For Colby-Sawyer College students who aspire to become teachers, the start of the new academic term on Jan. 17 will bring more than just a clean slate — it’ll also usher in a faster, more experience-driven way for them to begin their careers.
In as few as four carefully-planned years, education minors at the New London college can earn a bachelor’s degree as well as a New Hampshire teaching license, a process that would normally take at least five years. The accelerated certification process is the result of a new partnership between Colby-Sawyer and the Upper Valley Educators Institute, or UVEI, a Lebanon-based teacher preparation program whose graduates are eligible for licensure in the state of New Hampshire.
The partnership makes teaching the third career path for which Colby-Sawyer offers a license-driven program, in addition to nursing and athletic training, said Kate Seamans, senior director of communications, in an email Friday.
Darcy Mitchell, an associate professor of social sciences and education at Colby-Sawyer who oversaw the development of the partnership along with UVEI Executive Director Page Tompkins, expressed optimism that the program will attract more prospective teachers to the college, possibly leading to the expansion of the child development and education departments.
“We don’t really have, per se, that many education students right now,” Mitchell said over the phone Thursday. Still, “so many of our students have expressed an interest in teaching, that for us to be able to afford not only our child development students the opportunity to go on to become elementary school teachers, but also for our other majors (and minors) — history, English, biology — to become high school teachers? We’re very enthusiastic about it, and students are very excited.”
Though the child development minor has required a certain amount of real-world experience — both through the college’s Windy Hill School, a laboratory preschool on campus, and through internships — this fieldwork only prepared students to work in early childhood education, which generally spans infancy to age 8.
“We did have our own certification process in the past, and we did have a bigger (education) program just a few years ago,” Mitchell said. But because of “many changes happening at the state level … we took a little break from that.”

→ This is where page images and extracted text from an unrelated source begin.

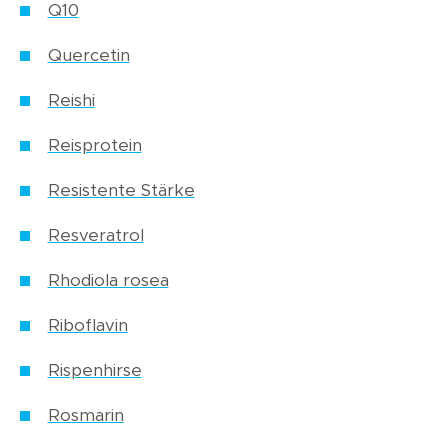
Q10
Quercetin
Reishi
Reisprotein
Resistente Stärke
Resveratrol
Rhodiola rosea
Riboflavin
Rispenhirse
Rosmarin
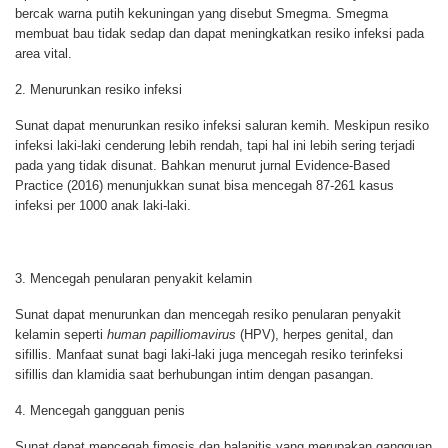
bercak warna putih kekuningan yang disebut Smegma. Smegma
membuat bau tidak sedap dan dapat meningkatkan resiko infeksi pada
area vital.
2. Menurunkan resiko infeksi
Sunat dapat menurunkan resiko infeksi saluran kemih. Meskipun resiko
infeksi laki-laki cenderung lebih rendah, tapi hal ini lebih sering terjadi
pada yang tidak disunat. Bahkan menurut jurnal Evidence-Based
Practice (2016) menunjukkan sunat bisa mencegah 87-261 kasus
infeksi per 1000 anak laki-laki.
3. Mencegah penularan penyakit kelamin
Sunat dapat menurunkan dan mencegah resiko penularan penyakit
kelamin seperti
human papilliomavirus
(HPV), herpes genital, dan
sifillis. Manfaat sunat bagi laki-laki juga mencegah resiko terinfeksi
sifillis dan klamidia saat berhubungan intim dengan pasangan.
4. Mencegah gangguan penis
Sunat dapat mencegah fimosis dan balanitis yang merupakan gangguan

She said there wasn’t a specific legislative event that led to this decision, or the decision to pursue a partnership with UVEI, but “we realized that taking (those options) away was a mistake,” she said. “We’re really doing it right this time.”
“Doing it right” means that students in the accelerated certification program must fulfill certain academic requirements while at Colby-Sawyer, which they can do in as little as 3.5 years, before completing a full-time teaching preparation program at UVEI. While at Colby-Sawyer, they’ll also be taking what Tompkins called “feeder classes,” which will lead to concurrent enrollment at UVEI. This semester, for example, UVEI will teach the course “Methods of Teaching,” and Colby-Sawyer will teach “Classroom Management” and “Foundations of Education.”

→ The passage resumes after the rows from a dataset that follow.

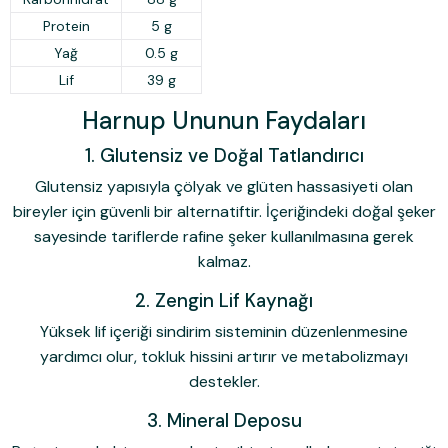
Protein
5 g
Yağ
0.5 g
Lif
39 g
Harnup Ununun Faydaları
1. Glutensiz ve Doğal Tatlandırıcı
Glutensiz yapısıyla çölyak ve glüten hassasiyeti olan
bireyler için güvenli bir alternatiftir. İçeriğindeki doğal şeker
sayesinde tariflerde rafine şeker kullanılmasına gerek
kalmaz.
2. Zengin Lif Kaynağı
Yüksek lif içeriği sindirim sisteminin düzenlenmesine
yardımcı olur, tokluk hissini artırır ve metabolizmayı
destekler.
3. Mineral Deposu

After graduating from Colby-Sawyer, students would undertake a full-time, semester-long internship with UVEI, which will provide them with mentorship, experience managing a classroom and working with children and families and a professional development seminar.
Though this internship is half as long as UVEI’s traditional one-year certification process, students on the accelerated track will have fulfilled the same requirements by the time they graduate the teacher preparation program. State-approved programs like UVEI can design their programs as they choose, as long as graduates meet the requirements established by the state, Tompkins said in an email.
In a phone interview, Tompkins said he hopes the accelerated pathway will not only help Colby-Sawyer students earn the credentials they need to start teaching, but will also benefit New Hampshire schools, students and families by producing more teachers with more real-world training.
One of the reasons UVEI places such an emphasis on these field experiences is because the qualities that make an effective teacher “aren’t things you can just study,” Tompkins said. “You need to practice, you need to keep coming back, you need to get feedback and guidance from experts on how to develop these complicated and interrelated skillsets and strategies.”
He added that the partnership should make earning a teaching license more accessible to Colby-Sawyer students for whom affordability is a concern: Students in the accelerated program would be charged roughly half of a full year’s tuition at UVEI, which was $15,790 in 2017-2018 before financial aid, according to the UVEI website.
“These are students who love children, who want to be working with kids and changing the lives of families,” Mitchell said. “So I think this is a wonderful opportunity to provide.”